Os cosmólogos não encontram nenhuma dificuldade no conceito de um


espaço que possui zero dimensões (um ponto espacial) e que existe por um
instante, e uma mera alegação de que um espaço 0D não pode existir
instantaneamente parece ser uma expressão de um ceticismo injustificado.

Richard Swinburne também acredita que o ponto singular é uma


idealização matemática. Ele fornece um argumento para isto, qual seja, o
de que é logicamente necessário que o espaço seja 3D.
Swinburne apresenta um argumento contra a possibilidade lógica de
objetos 2D e sugere que argumentos análogos podem ser construídos
contra objetos 1D e 0D. Ele solicita que consideremos uma superfície
bidimensional que contém objetos bidimensionais:

“…claramente, é logicamente possível que ‘objetos materiais’


bidimensionais sejam elevados acima da superfície ou afundados abaixo
dela… a possibilidade lógica existe mesmo se a possibilidade física não
existe. Como é logicamente possível que os ‘objetos materiais’ sejam
movidos para fora da superfície, devem haver locais, e, portanto, pontos,
fora da superfície, já que uma localização está seja lá onde for que seja
logicamente possível que um objeto material possa estar.” [20]

Por conseguinte, Swinburne conclui, se existem objetos ou superfícies


bidimensionais também deve existir uma terceira dimensão espacial. O
argumento de Swinburne instancia a seguinte forma argumentativa
inválida:

(1) Fx é logicamente possível (isto é, é logicamente possível que x possua a


propriedade F).

(2) C é uma condição necessária de Fx.

(3) x existe.

(4) Portanto, C existe.

O fato de que o argumento de Swinburne possui esta forma torna-se


patente se o enunciamos da seguinte maneira:
(1A) É logicamente possível que qualquer objeto numa superfície
bidimensional possua a propriedade de mover-se acima ou abaixo da
superfície.

(2A) Uma terceira dimensão espacial é uma condição necessária do


movimento de qualquer objeto numa superfície bidimensional acima ou
abaixo desta superfície.

(3A) Existe um objeto numa superfície bidimensional.

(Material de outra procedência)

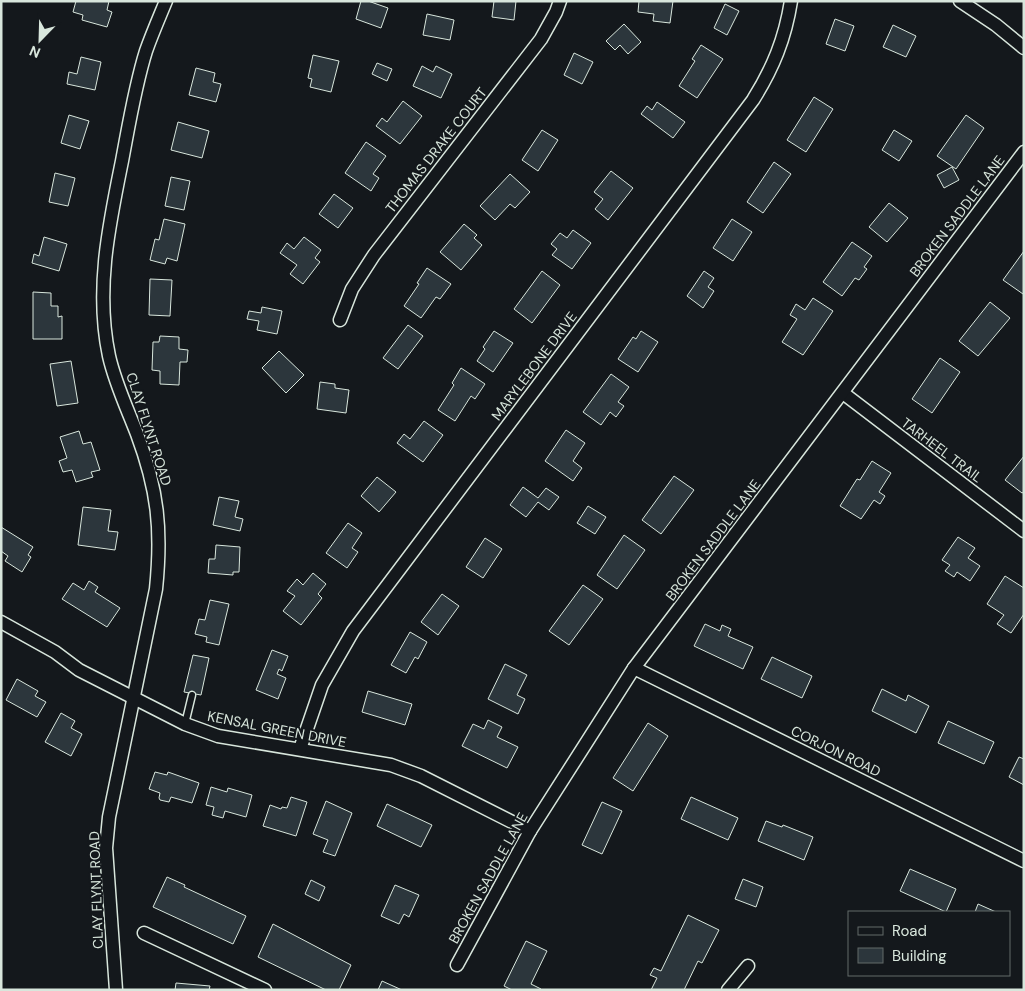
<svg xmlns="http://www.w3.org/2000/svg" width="1025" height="991" font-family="'DM Sans',sans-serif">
  <rect width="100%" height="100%" fill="#14181c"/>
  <g fill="#2c363c" stroke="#d8e6dc">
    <path d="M76,1H109L107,10L112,12L107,27L82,20L83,15L73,12Z"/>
    <path d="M361,1H368L388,8L381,28L356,19Z"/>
    <path d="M494,1H516L514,20L492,17Z"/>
    <path d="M639,1H673L670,23L653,21L654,14L638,12Z"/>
    <path d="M725,4L739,11L727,35L714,28Z"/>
    <path d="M427,14L454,20L450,40L423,35Z"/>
    <path d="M835,19L854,26L845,51L826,44Z"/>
    <path d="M624,24L641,42L628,54L620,45L615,50L606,41Z"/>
    <path d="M893,25L916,36L906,57L883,47Z"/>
    <path d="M701,45L723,59L697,98L679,86L695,61L692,59Z"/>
    <path d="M574,53L593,62L582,84L564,75Z"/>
    <path d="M313,55L339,61L331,92L310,87L312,79L308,78Z"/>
    <path d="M81,57L101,62L95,90L67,84L69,72L77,74Z"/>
    <path d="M377,63L392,69L387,81L372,74Z"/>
    <path d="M422,66L433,72L436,66L452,74L441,98L413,86Z"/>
    <path d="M196,68L215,73L213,82L221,84L216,102L189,95Z"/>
    <path d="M814,97L833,109L806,152L787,140Z"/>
    <path d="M403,101L422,116L400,144L376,126L382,118L387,122Z"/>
    <path d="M657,102L685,122L673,138L641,114L647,106L652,110Z"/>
    <path d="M69,115L89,121L80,149L61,143Z"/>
    <path d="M966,115L984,128L956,169L937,156Z"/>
    <path d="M178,122L209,131L202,158L171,150Z"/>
    <path d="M542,130L558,140L538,171L522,160Z"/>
    <path d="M894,130L912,141L899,161L882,150Z"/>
    <path d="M366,142L386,156L373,174L379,178L371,191L345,173Z"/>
    <path d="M774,162L791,174L763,213L747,202Z"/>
    <path d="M952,167L959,180L944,188L937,175Z"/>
    <path d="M611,171L633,188L608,220L595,209L603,199L594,192Z"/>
    <path d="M55,173L75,178L68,206L49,202Z"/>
    <path d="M510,174L530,192L515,208L510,204L495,220L480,206Z"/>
    <path d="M171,177L190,181L184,210L165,206Z"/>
    <path d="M334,194L353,208L338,228L319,214Z"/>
    <path d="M889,203L908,218L887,242L869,227Z"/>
    <path d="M164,219L185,224L177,261L167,258L165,264L150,260L155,239L159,240Z"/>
    <path d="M732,219L752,232L733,261L713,248Z"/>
    <path d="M464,224L477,235L474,238L482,245L461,270L440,252Z"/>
    <path d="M573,230L591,243L572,269L552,255L557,249L551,244L560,233L567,238Z"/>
    <path d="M44,237L67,244L59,271L32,263L34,254L39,256Z"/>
    <path d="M304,237L321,250L315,258L320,262L303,284L290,274L297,265L280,253L287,243L294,249Z"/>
    <path d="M852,242L872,256L864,267L867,269L859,280L855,278L842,296L823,282Z"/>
    <path d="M1024,251V293L1023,294L1003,280Z"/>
    <path d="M427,268L451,284L440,299L436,297L421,318L404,306L419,284L417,283Z"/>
    <path d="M542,271L560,285L532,323L514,309Z"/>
    <path d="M704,271L714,278L708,287L714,291L703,308L687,296Z"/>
    <path d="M150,279L172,280L170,316L149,315Z"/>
    <path d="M33,292L51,293V306H58V317L62,316V339H33Z"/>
    <path d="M813,298L833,311L803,355L782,342L797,319L790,315L796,304L805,310Z"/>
    <path d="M990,302L1010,318L978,356L959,341Z"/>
    <path d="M262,307L282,311L277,334L257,330L259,321L247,319L249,311L261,313Z"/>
    <path d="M408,325L423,336L398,369L383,358Z"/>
    <path d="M494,331L513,343L493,372L477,361L485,349L483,347Z"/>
    <path d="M641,331L658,342L638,372L618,359L633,337L636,339Z"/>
    <path d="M160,336L179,337V349L188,350L187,362H180L179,385L160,384V371L152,370L153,342H159Z"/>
    <path d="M279,351L304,375L286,393L262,368Z"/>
    <path d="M940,358L960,372L932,413L912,399Z"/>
    <path d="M71,361L78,403L57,406L50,364Z"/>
    <path d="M461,368L485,384L475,399L471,396L455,421L438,410L454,385L452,383Z"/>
    <path d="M611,374L629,387L618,402L624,406L616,417L610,412L601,425L583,412Z"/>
    <path d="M320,382L335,384V388L349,390L346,413L317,409Z"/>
    <path d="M424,421L443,435L423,462L397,443L404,434L410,439Z"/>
    <path d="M566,430L585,443L573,461L582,468L573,481L545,461Z"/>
    <path d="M79,431L83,444L91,442L100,470L91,472L93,477L76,482L72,470L63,472L59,461L67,458L60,437Z"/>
    <path d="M1024,456V492L1022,493L1005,480Z"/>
    <path d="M872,461L891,473L879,492L885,496L880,504L874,500L861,519L840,506L857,479L860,480Z"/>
    <path d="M674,476L694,490L661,534L642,520Z"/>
    <path d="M377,477L396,492L379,512L361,496Z"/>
    <path d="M523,487L538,498L546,488L559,497L549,510L538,502L526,517L510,505Z"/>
    <path d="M219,497L239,501L235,517L243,519L240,531L213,525Z"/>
    <path d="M588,506L606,517L595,534L577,523Z"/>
    <path d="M83,507L111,510L108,531L118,532L115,550L78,545Z"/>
    <path d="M348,523L362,533L352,548L358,552L347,568L326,553Z"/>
    <path d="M1,527L33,547L28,555L31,557L22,572L5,561L8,556L1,551Z"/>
    <path d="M624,535L645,550L617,589L597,575Z"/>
    <path d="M958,537L975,548L968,558L980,566L970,581L957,572L954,577L945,571L950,565L942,560Z"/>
    <path d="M485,538L502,549L483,578L466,567Z"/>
    <path d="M216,545L240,547L239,572H233V575L208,573L209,559H215Z"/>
    <path d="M313,573L326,584L318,594L322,598L301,625L283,611L295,596L287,591L297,579L303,585Z"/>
    <path d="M1005,576L1024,588V614L1011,633L997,624L1004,615L987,604Z"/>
    <path d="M89,581L98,587L95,592L120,608L107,627L62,599L73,583L84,590Z"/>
    <path d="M583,585L603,599L569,645L549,631Z"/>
    <path d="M442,594L459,606L438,635L421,622Z"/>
    <path d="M210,600L229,604L219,645L206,642L207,637L195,634L199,619L205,620Z"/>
    <path d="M705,624L720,631L722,625L731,629L728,636L753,647L743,669L694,646Z"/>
    <path d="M410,632L427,642L418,659L415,657L406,673L391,665Z"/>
    <path d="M272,650L288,656L282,671L279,669L277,674L286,678L278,699L256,690Z"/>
    <path d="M193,655L209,658L201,695L184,692Z"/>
    <path d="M772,657L812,676L802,698L761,679Z"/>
    <path d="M505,664L527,675L517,695L525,699L518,714L488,699Z"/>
    <path d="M17,679L38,691L35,696L46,702L37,717L6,700Z"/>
    <path d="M882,689L906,701L908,695L929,706L916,733L872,711Z"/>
    <path d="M368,691L412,704L405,725L362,712Z"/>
    <path d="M61,713L75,721L71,728L82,734L71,756L45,742Z"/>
    <path d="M488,720L502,727L497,737L518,747L507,768L462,746L473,724L484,729Z"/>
    <path d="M948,721L994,742L984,764L938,743Z"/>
    <path d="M648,723L668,736L633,791L613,778Z"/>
    <path d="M1019,757L1024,759V785L1009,777Z"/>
    <path d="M155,772L167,775L168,772L199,783L192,803L171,797L169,802L160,800L159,798L160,793L149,789Z"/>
    <path d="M211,787L227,792L228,788L252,795L246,817L225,811L223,818L212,815L214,807L206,805Z"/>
    <path d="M291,797L307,802L296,836L263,826L270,805L281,809L282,807L287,808Z"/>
    <path d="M691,797L738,818L728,840L681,819Z"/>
    <path d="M326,801L352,813L335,856L323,852L328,840L313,834Z"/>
    <path d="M602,802L622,811L602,854L582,845Z"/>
    <path d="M387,804L432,825L421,847L377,826Z"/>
    <path d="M766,821L782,827L783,825L813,837L804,860L758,841Z"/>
    <path d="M910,869L956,889L946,912L900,891Z"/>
    <path d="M167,877L185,885L184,887L246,916L233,944L153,907Z"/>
    <path d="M743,879L763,887L756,907L735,899Z"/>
    <path d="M311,880L325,887L319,901L305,894Z"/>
    <path d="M395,885L419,895L409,917L404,914L399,924L381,916Z"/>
    <path d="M978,904L996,912H975Z"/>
    <path d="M688,915L719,930L702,963L698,961L684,990H651L657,978L650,975L654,968L661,971Z"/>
    <path d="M273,924L351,965L339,990H326L258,957Z"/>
    <path d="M526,941L547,951L531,984L541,989L540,990H512L504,986Z"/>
    <path d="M382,981L402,990H378Z"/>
    <path d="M176,983L210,986L209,990H175Z"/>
  </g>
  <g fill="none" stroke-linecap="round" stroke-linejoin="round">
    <g stroke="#d8e6dc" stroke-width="9">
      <path id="lane" d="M185,724L192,695"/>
    </g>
    <g stroke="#d8e6dc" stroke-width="15">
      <g id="street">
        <path d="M960,1L996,25L1024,48"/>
        <path d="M340,320L352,289L374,255L541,39L556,12L560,1"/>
        <path d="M843,393L1024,531"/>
        <path d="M1,622L55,652L79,670L185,724L218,736L391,765L421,776L530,831"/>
        <path d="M634,668L1024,861"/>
        <path d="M300,749L322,685L353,631L753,100C773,68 785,39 791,1"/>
        <path d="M144,933L265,990"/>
        <path d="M457,965L530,831L634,668L1024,152"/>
        <path d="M116,990L106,848L109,817L156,589C162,530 158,490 137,434C127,408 115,383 109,356C95,290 109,225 122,161C129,124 135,86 146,51C152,34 159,18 166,1"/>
        <path d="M728,990L748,966"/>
      </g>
    </g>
    <use href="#lane" stroke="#14181c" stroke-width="6"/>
    <use href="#street" stroke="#14181c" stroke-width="12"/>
  </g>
  <g text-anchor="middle" stroke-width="4" stroke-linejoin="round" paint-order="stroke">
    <g font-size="14" fill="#d8e6dc" stroke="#14181c">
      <text transform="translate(436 150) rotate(-52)" y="5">THOMAS DRAKE COURT</text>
      <text transform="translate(957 216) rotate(-53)" y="5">BROKEN SADDLE LANE</text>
      <text transform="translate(534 366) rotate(-53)" y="5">MARYLEBONE DRIVE</text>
      <text transform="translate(149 429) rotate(72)" y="5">CLAY FLYNT ROAD</text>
      <text transform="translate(942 450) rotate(37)" y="5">TARHEEL TRAIL</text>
      <text transform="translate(713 540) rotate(-53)" y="5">BROKEN SADDLE LANE</text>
      <text transform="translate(277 729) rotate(11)" y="5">KENSAL GREEN DRIVE</text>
      <text transform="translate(836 751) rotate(26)" y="5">CORJON ROAD</text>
      <text transform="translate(488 878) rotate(-61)" y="5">BROKEN SADDLE LANE</text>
      <text transform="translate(96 890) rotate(-92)" y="5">CLAY FLYNT ROAD</text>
    </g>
  </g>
  <rect width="1025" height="991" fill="none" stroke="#d8e6dc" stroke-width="5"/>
  <rect x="848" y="911" width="162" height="65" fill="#14181c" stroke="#626a69"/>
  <rect x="858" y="927" width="25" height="8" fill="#14181c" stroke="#626a69"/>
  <text x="892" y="936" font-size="15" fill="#d8e6dc">Road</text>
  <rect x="858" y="948" width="25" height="15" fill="#2c363c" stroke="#626a69"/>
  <text x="892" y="961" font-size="15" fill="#d8e6dc">Building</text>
  <g transform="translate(40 40) rotate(203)" stroke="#14181c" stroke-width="4" paint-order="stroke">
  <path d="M0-4L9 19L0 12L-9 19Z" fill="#d8e6dc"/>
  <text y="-8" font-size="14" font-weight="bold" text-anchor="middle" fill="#d8e6dc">N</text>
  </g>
</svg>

(4A) Portanto, existe uma terceira dimensão espacial.

Se (1A)-(4A) prova que objetos em superfícies bidimensionais exigem uma


terceira dimensão espacial, então o argumento a seguir prova que existe
um paraíso celestial:

(1B) É logicamente possível que qualquer corpo humano seja ressuscitado


após a morte e ocupe um espaço celestial.

(2B) Um paraíso celestial é uma condição necessária para a ressurreição de


qualquer corpo.

(3B) Corpos humanos existem.

(4B) Portanto, existe um paraíso celestial.

A falácia, caso o leitor ainda não a tenha percebido, é a pressuposição de


que uma condição necessária para que um objeto possua uma certa
propriedade deve ser real se o objeto é real.
Obviamente isto não é o caso; a condição necessária precisa ser real
somente se a posse da propriedade pelo objeto for real. Concluo que
Swinburne não nos deu nenhuma razão para acreditarmos que é impossível
que exista uma singularidade do Big Bang que ocupe menos de três
dimensões espaciais.

Dado que o argumento de Swinburne fracassa, e que nenhum outro


argumento contra a coerência da singularidade do Big Bang tenha sido
apresentado (pelo menos até onde sei), as considerações acima garantem
a conclusão de que não há nenhuma razão para negar a realidade da
singularidade do Big Bang. Portanto, o problema da imprevisibilidade
permanece.

Notas.

18. R. Penrose, ‘Singularities in Cosmology,’ in Confrontation of


Cosmological Theories with Observational Data, ed. M. S. Longair (IAU,
1974), p. 264.

19. W. L. Craig, ‘The Caused Beginning of the Universe: A Response to


Quentin Smith,’ op. cit., p. 8.

20. R. Swinburne, Space and Time, op. cit., p. 125.